» **Work item**
Your answer should be the records, copied exactly, with the pictures removed.

[Page images and extracted text]

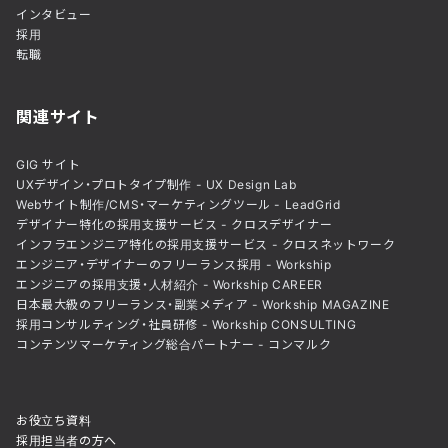
インタビュー
採用
転職
関連サイト
GIG サイト
UXデザイン・プロトタイプ制作 - UX Design Lab
Webサイト制作/CMS・マーケティングツール - LeadGrid
デザイナー特化の採用支援サービス - クロスデザイナー
インフラエンジニア特化の採用支援サービス - クロスネットワーク
エンジニア・デザイナーのフリーランス採用 - Workship
エンジニアの採用支援・人材紹介 - Workship CAREER
日本最大級のフリーランス・副業メディア - Workship MAGAZINE
採用コンサルティング・社員研修 - Workship CONSULTING
コンテンツマーケティング総合パートナー - コンマルク
お役立ち資料
採用担当者の方へ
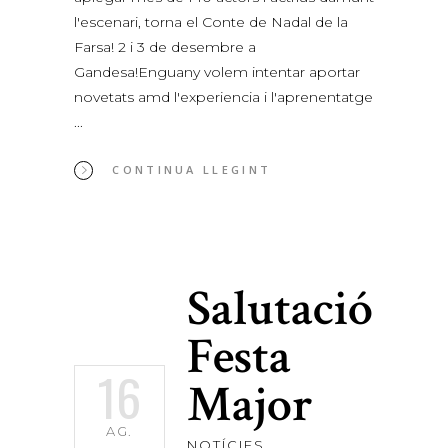
l'escenari, torna el Conte de Nadal de la
Farsa! 2 i 3 de desembre a
Gandesa!Enguany volem intentar aportar
novetats amd l'experiencia i l'aprenentatge
CONTINUA LLEGINT
Salutació
Festa
16
Major
AG.
NOTÍCIES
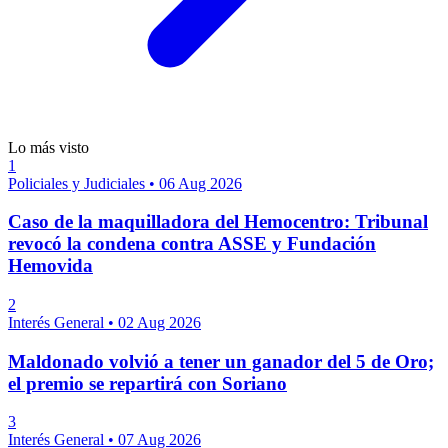
Lo más visto
1
Policiales y Judiciales
•
06 Aug 2026
Caso de la maquilladora del Hemocentro: Tribunal
revocó la condena contra ASSE y Fundación
Hemovida
2
Interés General
•
02 Aug 2026
Maldonado volvió a tener un ganador del 5 de Oro;
el premio se repartirá con Soriano
3
Interés General
•
07 Aug 2026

» **Problem solution**
インタビュー
採用
転職
関連サイト
GIG サイト
UXデザイン・プロトタイプ制作 - UX Design Lab
Webサイト制作/CMS・マーケティングツール - LeadGrid
デザイナー特化の採用支援サービス - クロスデザイナー
インフラエンジニア特化の採用支援サービス - クロスネットワーク
エンジニア・デザイナーのフリーランス採用 - Workship
エンジニアの採用支援・人材紹介 - Workship CAREER
日本最大級のフリーランス・副業メディア - Workship MAGAZINE
採用コンサルティング・社員研修 - Workship CONSULTING
コンテンツマーケティング総合パートナー - コンマルク
お役立ち資料
採用担当者の方へ
l'escenari, torna el Conte de Nadal de la
Farsa! 2 i 3 de desembre a
Gandesa!Enguany volem intentar aportar
novetats amd l'experiencia i l'aprenentatge
CONTINUA LLEGINT
Salutació
Festa
16
Major
AG.
NOTÍCIES
Lo más visto
1
Policiales y Judiciales
•
06 Aug 2026
Caso de la maquilladora del Hemocentro: Tribunal
revocó la condena contra ASSE y Fundación
Hemovida
2
Interés General
•
02 Aug 2026
Maldonado volvió a tener un ganador del 5 de Oro;
el premio se repartirá con Soriano
3
Interés General
•
07 Aug 2026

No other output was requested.